The National Highway Safety Administration this week called for vehicle owners to immediately replace Takata air bags that may be defective and spray metal shrapnel at passengers. The components are the subject of investigations of at least four deaths involving Honda Motor Co. cars.
“Toyota’s not one just to dump a supplier,” St. Angelo said. “Have they ever eliminated suppliers? Yes. But it’s really, really tough. We will exhaust every opportunity to help that supplier first.”
Takata was unchanged at 1,686 yen at the close in Tokyo trading after plunging 23 percent yesterday, the steepest drop since its 2006 listing.
“We’d like to do as much as we can to cooperate on this issue with Toyota,” Hideyuki Matsumoto, a Takata spokesman, said by phone.
Toyota has publicly backed its suppliers before in the midst of a recall crisis. The automaker issued a statement commending gas-pedal maker CTS Corp. in January 2010 for its efforts to fix flaws that were part of the more than 10 million vehicle recalls for defects leading to unintended acceleration.
By working out problems with its vehicles along with suppliers rather than cutting ties, parts makers are more loyal to Toyota, St.

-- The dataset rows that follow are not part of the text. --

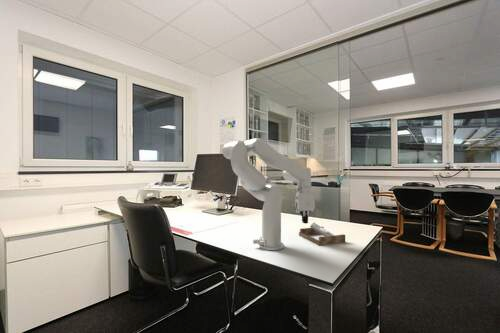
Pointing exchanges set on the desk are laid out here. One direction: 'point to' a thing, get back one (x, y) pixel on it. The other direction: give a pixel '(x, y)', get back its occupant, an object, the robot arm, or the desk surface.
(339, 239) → the walnut open frame
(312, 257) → the desk surface
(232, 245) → the desk surface
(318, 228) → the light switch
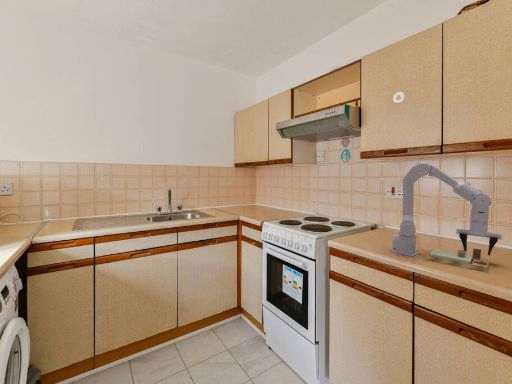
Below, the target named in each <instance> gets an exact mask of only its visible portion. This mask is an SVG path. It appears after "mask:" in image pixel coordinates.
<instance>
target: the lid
mask: <svg viewBox="0 0 512 384" xmlns="http://www.w3.org/2000/svg"><path fill="white" fill-rule="evenodd" d="M431 251H432V252H431ZM431 251H430V252H431V253H430V252H429V253H430V256H433V257H438V258H443V259H449V260H454V261H459V262H464V263H469V264H470V263H471V261H472V259H473V255H469V254H467V251H464V249H458V250H457V252H452V251H447V250H441V249H435V248H434V249H433V250H431Z"/></svg>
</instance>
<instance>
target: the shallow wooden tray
mask: <svg viewBox="0 0 512 384" xmlns="http://www.w3.org/2000/svg"><path fill="white" fill-rule="evenodd" d="M432 251H433V250H431V251H430V252H429V253H428V254H426V256H425V257H426V260H425V261H428V262H432V263H433V262H434V263H439V264H443V265H448V266H453V267H459V268H463V269H467V270H473V271H478V272H482V273H488V270H489V263H490V261H487V260H484V259H483V260H482V259H480V260H478V259H472V261H471V263H470V264H469V263H464V262H459V261H454V260H449V259H443V258H438V257H433V256H430V253H431V252H432Z"/></svg>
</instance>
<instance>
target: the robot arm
mask: <svg viewBox="0 0 512 384" xmlns="http://www.w3.org/2000/svg"><path fill="white" fill-rule="evenodd" d="M427 175H428V177H431V178H432V177H435V178H436V179H438V180H440V181H441V182H443V183H444V184H446V185H448V186H450V187H451V188H452V191H453V193H455V194H456V195H458V196H459V197H461V198H462V199H464V200H466V201H467V202H469V203H470V204H471V209H470V219H469V222H470V223H469V229H464V228H463V229H461V228H456V229H455V231H456V235H458V236H459V239H460V241H461V243H462V246H463V251H466V252H467V250H468V244H467V243H468V236H475V237H481V238H488V239H489V240H488V241H489V243H488V251H487V256H491V254H492V251H493V248H494V247H495V245H496V244H497V242H498V241H499V240H501V241H502V239H503V234H501V233H497V232H496V233H495V232H490V231H489V232H488V228H489V227H488V226H489V215H490V214H489V213H490V211H489V210H490V209H489V207H490V206H491V205H492V203H493V201H492V199H491V198H490V196H489V195H487V194H485V193H483V191H482V190H480V189H477V188H475V187H473V186H472V184H471V182H466V181H458V180H456V179H455V178H453V177H452V176H450V175H449V174H447V173H446V172H445V171H443V170H441V169H440V168H438V167H436V166H435V165H430V164H429V163H427V162H425V161H420V162H418V163H416V164H415V165H413V166H412V167H411V168H410V169H409V170H408V172H407V173H406V174H405V175H404V176H403V178H402V221H401V223H400V227H399V231H400V232H398V233H394V234H393V236H392V248H391V253H393V254H399V255H403V256H408V257H412V258H414V257H415V256H417V255H418V253H419V252H418V251H416V248H417V244H416V243H417V235H416V229H417V228H416V224H415V223H414V198H415V196H414V187H415V183H416V182H417V181H419V179H421V178H423V177H426V176H427Z"/></svg>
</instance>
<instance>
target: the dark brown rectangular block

Angelo said.
“They know you’re not here just for this model, you’re here for the lifetime,” he said. “It’s like a marriage.”
Toyota’s words of support for Takata exposes the carmaker to risks. The parts maker and NHTSA are still investigating the cause of defects in Takata’s air bag inflators that the regulator says has led to recalls of 7.8 million vehicles by 10 auto companies.
In addition to its struggles to grasp the full extent of the problems with its air bag inflators, Takata has been inconsistent in its public disclosures.
Takata issued a June 20 statement in Japanese that included an apology by Chief Executive Officer Shigehisa Takada, whose grandfather founded the business in 1933. The company’s statement in English didn’t include the apology by the 48-year-old CEO.
Japanese carmakers including Toyota recalled more than 3 million vehicles in April 2013 due to the defective air bag inflators made by Takata. The Tokyo-based parts maker provided new information to its customers indicating the flaws were more widespread, prompting automakers to call cars back again and expand their safety campaigns in June.
The recall efforts intensified this week as Toyota called back 875,000 vehicles, most of which were involved in previous safety campaigns. The Toyota City, Japan-based carmaker also said it would advise U.S. vehicle owners against letting passengers sit in front seats of recalled cars until air bags are replaced, a step it took four months earlier in Japan.
Takata said in a statement today that any additional costs beyond the 45 billion yen ($421 million) one-time charge booked in its first quarter “should be very limited.” Its shares erased gains after NHTSA expanded its tally of recalled cars.